Solche Systeme zu automatisieren sei aber gar nicht so einfach. „Es müssen nicht nur Energieerzeugung und Verbrauch berücksichtigt werden, sondern zum Beispiel auch interne Regeln der Gemeinschaft – beispielsweise, wenn ein bestimmter Verbraucher bevorzugt Energie nutzen darf, weil er das größte Investment eingebracht hat“, führt Kepplinger aus. Künstliche Intelligenz (KI) soll bei der Lösung dieser Optimierungsaufgaben helfen.

Im Rahmen des aktuellen Forschungsprojekts werden zunächst unter anderem Szenarien mit unterschiedlichen Parametern per Simulation durchgespielt. Die FH Burgenland als Kooperationspartner stellt unter Leitung von Christian Heschl vom Forschungscenter Building Technologies ihre mit voll digitalisierter Gebäudetechnik ausgestatteten Häuser für weitere Berechnungen und Versuche zur Verfügung. „Und schließlich wird es zudem um die Frage gehen, wie allfällige Überschussenergie der Gemeinschaft übergeordneten Netzen angeboten werden kann“, sagt Kepplinger.

Der Ausbau braucht Flexibilität

In Zahlen

Das Projekt dient auch dazu, an den beiden beteiligten Fachhochschulen Kompetenzen aufzubauen, die nötig sind, damit die erarbeiteten Technologien den Sprung in die Praxis schaffen. „Ladestellenbetreiber für E-Autos oder Batteriehersteller sind ja nicht darauf spezialisiert, auch noch Lösungen für ein Flexibilitätsmanagement zu erarbeiten“, gibt Kepplinger zu bedenken. „Hier können wir unsere Unterstützung anbieten.“ Eines steht für den Forscher fest: „Ein Ausbau der Energiegewinnung aus erneuerbaren Quellen und damit das Gelingen der Energiewende wird nur möglich sein, wenn wir Flexibilitäten optimal nutzen. Eine technische Lösung für die Umsetzung in Energiegemeinschaften wäre ein wichtiger Baustein.“121 Energiegemeinschaften gibt es derzeit in Österreich.
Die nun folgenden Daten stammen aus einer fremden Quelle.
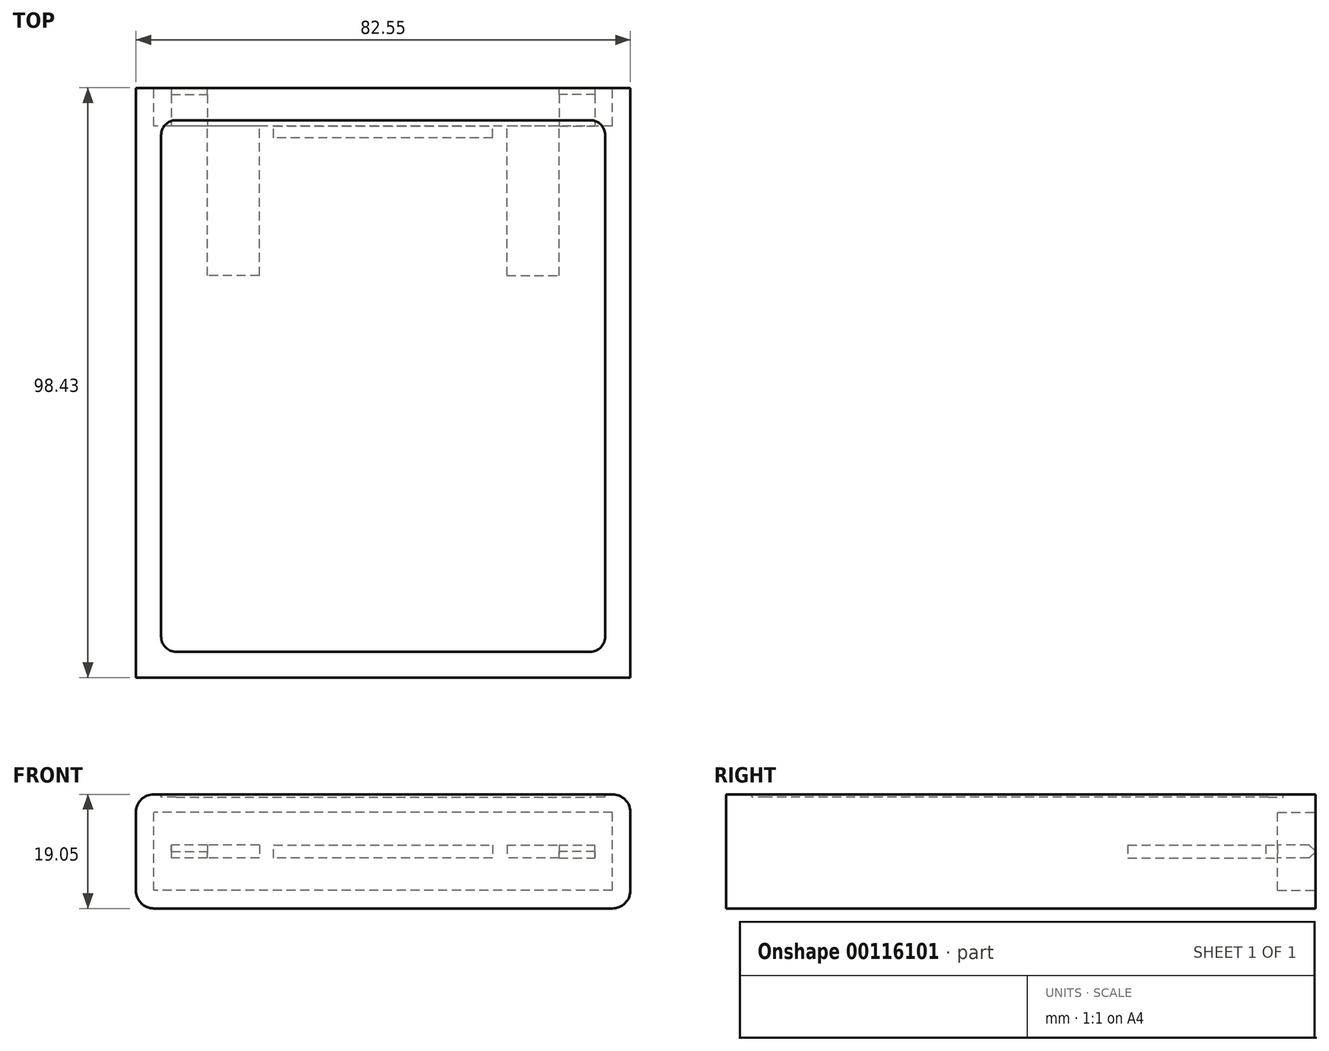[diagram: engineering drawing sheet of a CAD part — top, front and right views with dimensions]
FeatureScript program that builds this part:
annotation { "Feature Type Name" : "Feature", "Feature Type Description" : "" }
export const myFeature = defineFeature(function(context is Context, id is Id, definition is map)
    precondition{}
    {
        {
            var Q0;
            Q0=qCreatedBy(makeId("Top.planeOp"),FACE);
            var sketch = newSketch(context, id + "F0", { "sketchPlane" : qUnion([Q0])});
            skLineSegment(sketch, "E0.bottom", {"start": v(0, 0) * mm, "end": v(-82.55, 0) * mm});
            skLineSegment(sketch, "E0.top", {"start": v(0, 98.42) * mm, "end": v(-82.55, 98.42) * mm});
            skLineSegment(sketch, "E0.left", {"start": v(0, 0) * mm, "end": v(0, 98.42) * mm});
            skLineSegment(sketch, "E0.right", {"start": v(-82.55, 0) * mm, "end": v(-82.55, 98.42) * mm});
            skSolve(sketch);
        }
        {
            var Q0;
            Q0=makeQuery(id+"F0.imprint","IMPRINT",FACE,{"disambiguationData":[TD([[makeQuery(id+"F0.imprint","IMPRINT",EDGE,{"derivedFrom":sQuery(id+"F0.wireOp",EDGE,"E0.bottom")}),-1.0]])]});
            var sketch = newSketch(context, id + "F1", { "sketchPlane" : qUnion([Q0])});
            skSolve(sketch);
        }
        {
            var Q0;
            Q0 = qSketchRegion(id + "F1", true);
            var Q1;
            Q1=makeQuery(id+"F0.imprint","IMPRINT",FACE,{"disambiguationData":[TD([[makeQuery(id+"F0.imprint","IMPRINT",EDGE,{"derivedFrom":sQuery(id+"F0.wireOp",EDGE,"E0.bottom")}),-1.0]])]});
            extrude(context, id + "F2", {"entities" : qUnion([Q0, Q1]), "oppositeDirection" : true, "depth" : 19.05 * mm});
        }
        {
            var Q0;
            Q0=makeQuery(id+"F2.opExtrude","CAP_EDGE",EDGE,{"disambiguationData":[OSD([sQuery(id+"F0.wireOp",EDGE,"E0.right")])],"isStart":false});
            var Q1;
            Q1=makeQuery(id+"F2.opExtrude","CAP_EDGE",EDGE,{"disambiguationData":[OSD([sQuery(id+"F0.wireOp",EDGE,"E0.right")])],"isStart":true});
            var Q2;
            Q2=makeQuery(id+"F2.opExtrude","CAP_EDGE",EDGE,{"disambiguationData":[OSD([sQuery(id+"F0.wireOp",EDGE,"E0.left")])],"isStart":true});
            var Q3;
            Q3=makeQuery(id+"F2.opExtrude","CAP_EDGE",EDGE,{"disambiguationData":[OSD([sQuery(id+"F0.wireOp",EDGE,"E0.left")])],"isStart":false});
            fillet(context, id + "F3", {"entities" : qUnion([Q0, Q1, Q2, Q3]), "radius" : 3 * mm, "tangentPropagation" : true, "allowEdgeOverflow" : false});
        }
        {
            var Q0;
            Q0=makeQuery(id+"F2.opExtrude","SWEPT_FACE",FACE,{"disambiguationData":[OSD([sQuery(id+"F0.wireOp",EDGE,"E0.top")])]});
            var sketch = newSketch(context, id + "F4", { "sketchPlane" : qUnion([Q0])});
            skLineSegment(sketch, "E1.bottom", {"start": v(3, -16.05) * mm, "end": v(79.55, -16.05) * mm});
            skLineSegment(sketch, "E1.top", {"start": v(3, -3) * mm, "end": v(79.55, -3) * mm});
            skLineSegment(sketch, "E1.left", {"start": v(3, -16.05) * mm, "end": v(3, -3) * mm});
            skLineSegment(sketch, "E1.right", {"start": v(79.55, -16.05) * mm, "end": v(79.55, -3) * mm});
            skSolve(sketch);
        }
        {
            var Q0;
            Q0 = qSketchRegion(id + "F4", true);
            extrude(context, id + "F5", {"entities" : qUnion([Q0]), "operationType" : NewBodyOperationType.REMOVE, "oppositeDirection" : true, "depth" : 6.35 * mm});
        }
        {
            var Q0;
            Q0=makeQuery(id+"F5.boolean.opBoolean","COPY",FACE,{"derivedFrom":makeQuery(id+"F5.opExtrude","CAP_FACE",FACE,{"disambiguationData":[OSD([sQuery(id+"F4.wireOp",EDGE,"E1.bottom"),sQuery(id+"F4.wireOp",EDGE,"E1.top"),sQuery(id+"F4.wireOp",EDGE,"E1.left"),sQuery(id+"F4.wireOp",EDGE,"E1.right")])],"isStart":false})});
            var sketch = newSketch(context, id + "F6", { "sketchPlane" : qUnion([Q0])});
            skLineSegment(sketch, "E2", {"start": v(23, -10.65) * mm, "end": v(59.55, -10.65) * mm});
            skLineSegment(sketch, "E3", {"start": v(59.55, -10.65) * mm, "end": v(59.55, -8.45) * mm});
            skLineSegment(sketch, "E4", {"start": v(59.55, -8.45) * mm, "end": v(23, -8.45) * mm});
            skLineSegment(sketch, "E5", {"start": v(23, -8.45) * mm, "end": v(23, -10.65) * mm});
            skSolve(sketch);
        }
        {
            var Q0;
            Q0 = qSketchRegion(id + "F6", true);
            extrude(context, id + "F7", {"entities" : qUnion([Q0]), "operationType" : NewBodyOperationType.REMOVE, "oppositeDirection" : true, "depth" : 2 * mm});
        }
        {
            var Q0;
            Q0=makeQuery(id+"F5.boolean.opBoolean","COPY",FACE,{"derivedFrom":makeQuery(id+"F5.opExtrude","CAP_FACE",FACE,{"disambiguationData":[OSD([sQuery(id+"F4.wireOp",EDGE,"E1.bottom"),sQuery(id+"F4.wireOp",EDGE,"E1.top"),sQuery(id+"F4.wireOp",EDGE,"E1.left"),sQuery(id+"F4.wireOp",EDGE,"E1.right")])],"isStart":false})});
            var sketch = newSketch(context, id + "F8", { "sketchPlane" : qUnion([Q0])});
            skPoint(sketch, "E6.firstSnap0", {"position": v(41.27, -8.45) * mm});
            skLineSegment(sketch, "E6.bottom", {"start": v(61.95, -8.45) * mm, "end": v(70.65, -8.45) * mm});
            skLineSegment(sketch, "E6.top", {"start": v(61.95, -10.65) * mm, "end": v(70.65, -10.65) * mm});
            skLineSegment(sketch, "E6.left", {"start": v(61.95, -8.45) * mm, "end": v(61.95, -10.65) * mm});
            skLineSegment(sketch, "E6.right", {"start": v(70.65, -8.45) * mm, "end": v(70.65, -10.65) * mm});
            skPoint(sketch, "E7.firstSnap0", {"position": v(66.3, -8.45) * mm});
            skLineSegment(sketch, "E7.bottom", {"start": v(20.6, -8.45) * mm, "end": v(11.9, -8.45) * mm});
            skLineSegment(sketch, "E7.left", {"start": v(20.6, -8.45) * mm, "end": v(20.6, -10.65) * mm});
            skLineSegment(sketch, "E7.right", {"start": v(11.9, -8.45) * mm, "end": v(11.9, -10.65) * mm});
            skLineSegment(sketch, "E8", {"start": v(11.9, -10.65) * mm, "end": v(20.6, -10.65) * mm});
            skSolve(sketch);
        }
        {
            var Q0;
            Q0 = qSketchRegion(id + "F8", true);
            extrude(context, id + "F9", {"entities" : qUnion([Q0]), "operationType" : NewBodyOperationType.REMOVE, "oppositeDirection" : true, "depth" : 25 * mm});
        }
        {
            var Q0;
            Q0=makeQuery(id+"F5.boolean.opBoolean","COPY",FACE,{"derivedFrom":makeQuery(id+"F5.opExtrude","CAP_FACE",FACE,{"disambiguationData":[OSD([sQuery(id+"F4.wireOp",EDGE,"E1.bottom"),sQuery(id+"F4.wireOp",EDGE,"E1.top"),sQuery(id+"F4.wireOp",EDGE,"E1.left"),sQuery(id+"F4.wireOp",EDGE,"E1.right")])],"isStart":false})});
            var sketch = newSketch(context, id + "F10", { "sketchPlane" : qUnion([Q0])});
            skLineSegment(sketch, "E9.bottom", {"start": v(70.65, -8.45) * mm, "end": v(76.65, -8.45) * mm});
            skLineSegment(sketch, "E9.top", {"start": v(70.65, -10.65) * mm, "end": v(76.65, -10.65) * mm});
            skLineSegment(sketch, "E9.left", {"start": v(70.65, -8.45) * mm, "end": v(70.65, -10.65) * mm});
            skLineSegment(sketch, "E9.right", {"start": v(76.65, -8.45) * mm, "end": v(76.65, -10.65) * mm});
            skLineSegment(sketch, "E10.bottom", {"start": v(11.9, -10.65) * mm, "end": v(5.9, -10.65) * mm});
            skLineSegment(sketch, "E10.top", {"start": v(11.9, -8.45) * mm, "end": v(5.9, -8.45) * mm});
            skLineSegment(sketch, "E10.left", {"start": v(11.9, -10.65) * mm, "end": v(11.9, -8.45) * mm});
            skLineSegment(sketch, "E10.right", {"start": v(5.9, -10.65) * mm, "end": v(5.9, -8.45) * mm});
            skSolve(sketch);
        }
        {
            var Q0;
            Q0 = qSketchRegion(id + "F10", true);
            var Q1;
            Q1=makeQuery(id+"F2.opExtrude","SWEPT_FACE",FACE,{"disambiguationData":[OSD([sQuery(id+"F0.wireOp",EDGE,"E0.top")])]});
            extrude(context, id + "F11", {"entities" : qUnion([Q0]), "operationType" : NewBodyOperationType.ADD, "endBound" : BoundingType.UP_TO_SURFACE, "endBoundEntityFace" : qUnion([Q1]), "depth" : 25 * mm});
        }
        {
            var Q0;
            Q0=makeQuery(id+"F11.opExtrude","CAP_EDGE",EDGE,{"disambiguationData":[OSD([sQuery(id+"F10.wireOp",EDGE,"E10.top")])],"isStart":false});
            var Q1;
            Q1=makeQuery(id+"F11.opExtrude","CAP_EDGE",EDGE,{"disambiguationData":[OSD([sQuery(id+"F10.wireOp",EDGE,"E10.bottom")])],"isStart":false});
            var Q2;
            Q2=makeQuery(id+"F11.opExtrude","CAP_EDGE",EDGE,{"disambiguationData":[OSD([sQuery(id+"F10.wireOp",EDGE,"E9.bottom")])],"isStart":false});
            var Q3;
            Q3=makeQuery(id+"F11.opExtrude","CAP_EDGE",EDGE,{"disambiguationData":[OSD([sQuery(id+"F10.wireOp",EDGE,"E9.top")])],"isStart":false});
            chamfer(context, id + "F12", {"entities" : qUnion([Q0, Q1, Q2, Q3]), "width" : 1.1 * mm, "tangentPropagation" : true});
        }
        {
            var Q0;
            Q0=makeQuery(id+"F1.imprint","IMPRINT",FACE,{"disambiguationData":[TD([[makeQuery(id+"F1.imprint","IMPRINT",EDGE,{"derivedFrom":makeQuery(id+"F0.imprint","IMPRINT",EDGE,{"derivedFrom":sQuery(id+"F0.wireOp",EDGE,"E0.bottom")})}),-1.0]])]});
            var sketch = newSketch(context, id + "F13", { "sketchPlane" : qUnion([Q0])});
            skLineSegment(sketch, "E11", {"start": v(-75.85, 93.02) * mm, "end": v(-6.7, 93.02) * mm});
            skLineSegment(sketch, "E12", {"start": v(-4.2, 90.52) * mm, "end": v(-4.2, 6.8) * mm});
            skLineSegment(sketch, "E13", {"start": v(-6.7, 4.3) * mm, "end": v(-75.85, 4.3) * mm});
            skLineSegment(sketch, "E14", {"start": v(-78.35, 90.52) * mm, "end": v(-78.35, 6.8) * mm});
            skArc(sketch, "E15", {"start": v(-78.35, 90.52) * mm, "mid": v(-77.62, 92.3) * mm, "end": v(-75.85, 93.02) * mm});
            skArc(sketch, "E16", {"start": v(-6.7, 93.02) * mm, "mid": v(-4.93, 92.3) * mm, "end": v(-4.2, 90.52) * mm});
            skArc(sketch, "E17", {"start": v(-4.2, 6.8) * mm, "mid": v(-4.93, 5.03) * mm, "end": v(-6.7, 4.3) * mm});
            skArc(sketch, "E18", {"start": v(-75.85, 4.3) * mm, "mid": v(-77.62, 5.03) * mm, "end": v(-78.35, 6.8) * mm});
            skSolve(sketch);
        }
        {
            var Q0;
            Q0 = qSketchRegion(id + "F13", true);
            extrude(context, id + "F14", {"entities" : qUnion([Q0]), "operationType" : NewBodyOperationType.REMOVE, "oppositeDirection" : true, "depth" : .5 * mm});
        }
    });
Jede muss laut Gesetz mindestens zwei Mitglieder haben.

85 Prozent der in Österreich erzeugten Primärenergie stammen aus erneuerbaren Quellen. Die von den meisten Energiegemein-schaften genutzte Fotovoltaik steuert 1,9 Prozent bei. Für den Hauptanteil sorgt Wasserkraft.

450.000 Haushalte werden derzeit in Österreich mit Energie aus Fotovoltaikanlagen versorgt.